Average Calculator

Calculate mean, median, min, max and sum of any list of numbers.

Mean vs. Median — Which Average?

The mean (arithmetic average) adds all values and divides by the count. The median is the middle value when sorted. Both are "averages," and choosing the wrong one is one of the most common statistical mistakes.

Mean = (x₁ + x₂ + … + xₙ) ÷ n

Worked Example

Numbers: 12, 15, 22, 8, 95. Mean = 152 ÷ 5 = 30.4. Median (sorted: 8, 12, 15, 22, 95) = 15. The single outlier 95 dragged the mean far above four of five values — the median stayed representative.

When to Use Which

  • Mean: symmetric data without extreme outliers — test scores, temperatures, measurement series.
  • Median: skewed data — incomes, house prices, response times. "Median household income" is the standard for good reason.

Entering Data

Paste or type numbers separated by commas, spaces, semicolons or line breaks — the calculator parses them all and ignores anything that isn't a number, so you can paste straight from a spreadsheet column.

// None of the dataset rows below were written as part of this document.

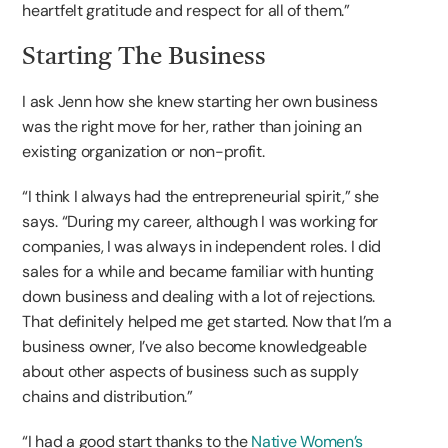
heartfelt gratitude and respect for all of them.”
Starting The Business
I ask Jenn how she knew starting her own business
was the right move for her, rather than joining an
existing organization or non-profit.
“I think I always had the entrepreneurial spirit,” she
says. “During my career, although I was working for
companies, I was always in independent roles. I did
sales for a while and became familiar with hunting
down business and dealing with a lot of rejections.
That definitely helped me get started. Now that I’m a
business owner, I’ve also become knowledgeable
about other aspects of business such as supply
chains and distribution.”
“I had a good start thanks to the
Native Women’s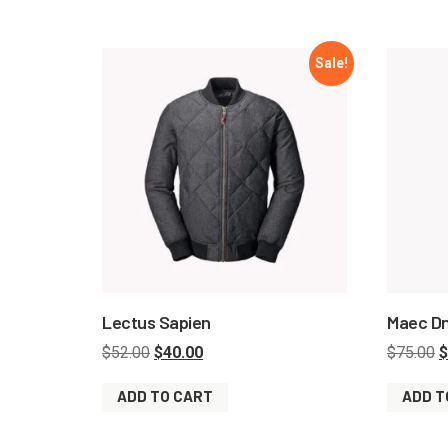
Sale!
Lectus Sapien
Maec D
$
52.00
$
40.00
$
75.00
$
ADD TO CART
ADD T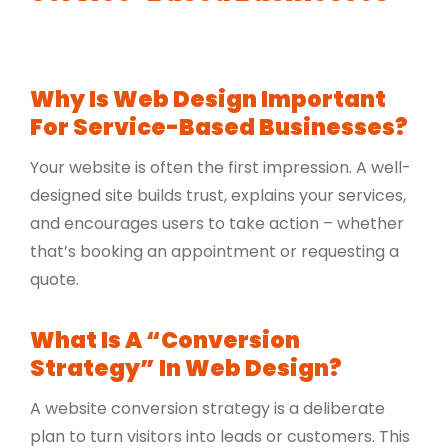
Why Is Web Design Important
For Service-Based Businesses?
Your website is often the first impression. A well-
designed site builds trust, explains your services,
and encourages users to take action – whether
that’s booking an appointment or requesting a
quote.
What Is A “conversion
Strategy” In Web Design?
A website conversion strategy is a deliberate
plan to turn visitors into leads or customers. This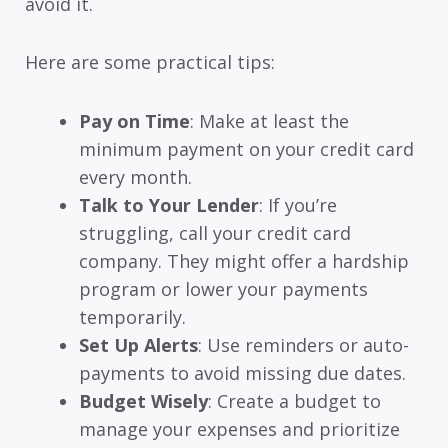
avoid it.
Here are some practical tips:
Pay on Time
: Make at least the
minimum payment on your credit card
every month.
Talk to Your Lender
: If you’re
struggling, call your credit card
company. They might offer a hardship
program or lower your payments
temporarily.
Set Up Alerts
: Use reminders or auto-
payments to avoid missing due dates.
Budget Wisely
: Create a budget to
manage your expenses and prioritize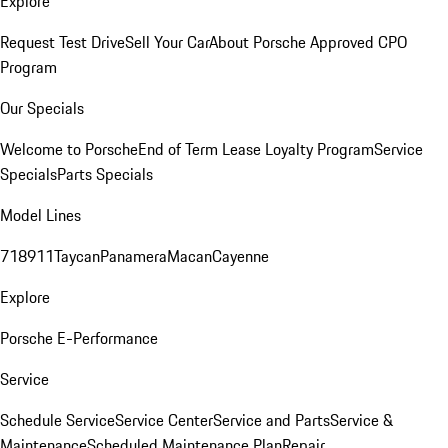
Explore
Request Test Drive
Sell Your Car
About Porsche Approved CPO
Program
Our Specials
Welcome to Porsche
End of Term Lease Loyalty Program
Service
Specials
Parts Specials
Model Lines
718
911
Taycan
Panamera
Macan
Cayenne
Explore
Porsche E-Performance
Service
Schedule Service
Service Center
Service and Parts
Service &
Maintenance
Scheduled Maintenance Plan
Repair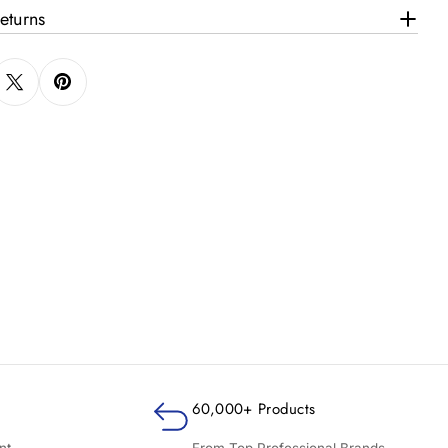
eturns
60,000+ Products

Frequently Asked Questions

What is the difference between mean and median?
The mean divides the sum by the count; the median is the middle sorted value. With outliers or skewed data (like incomes), the median describes the "typical" value better.
How is the median found with an even count?
Average the two middle values: for 4, 8, 10, 20 the median is (8+10)÷2 = 9.
What number formats can I enter?
Integers and decimals (dot notation), positive or negative, separated by commas, spaces, semicolons or new lines. Non-numeric tokens are ignored.
Does the calculator compute weighted averages?
No — all values count equally here. For weighted averages like course grades, use our grade calculator or GPA calculator.